▸ Work instruction
Set down, without any alteration, the lines of the listing below, starting at the line that contains "guovlohálddahusvirgedoaimmahaga siidduin" and ending at the line that contains "telefonnummir guovddáš 0295 016 000".

++++++++

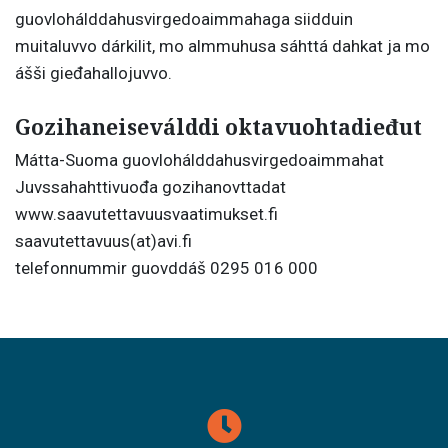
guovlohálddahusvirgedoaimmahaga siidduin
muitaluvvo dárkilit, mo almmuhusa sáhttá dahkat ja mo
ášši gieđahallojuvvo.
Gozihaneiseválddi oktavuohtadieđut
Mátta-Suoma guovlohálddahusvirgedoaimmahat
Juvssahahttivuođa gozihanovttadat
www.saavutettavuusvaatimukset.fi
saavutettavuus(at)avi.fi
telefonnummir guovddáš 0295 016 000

++++++++

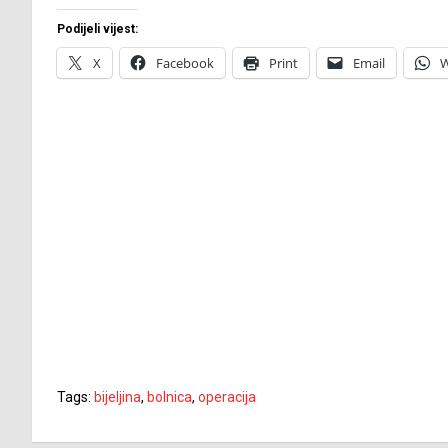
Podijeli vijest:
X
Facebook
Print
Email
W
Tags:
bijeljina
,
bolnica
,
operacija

++++++++

▸ Task output
guovlohálddahusvirgedoaimmahaga siidduin
muitaluvvo dárkilit, mo almmuhusa sáhttá dahkat ja mo
ášši gieđahallojuvvo.
Gozihaneiseválddi oktavuohtadieđut
Mátta-Suoma guovlohálddahusvirgedoaimmahat
Juvssahahttivuođa gozihanovttadat
www.saavutettavuusvaatimukset.fi
saavutettavuus(at)avi.fi
telefonnummir guovddáš 0295 016 000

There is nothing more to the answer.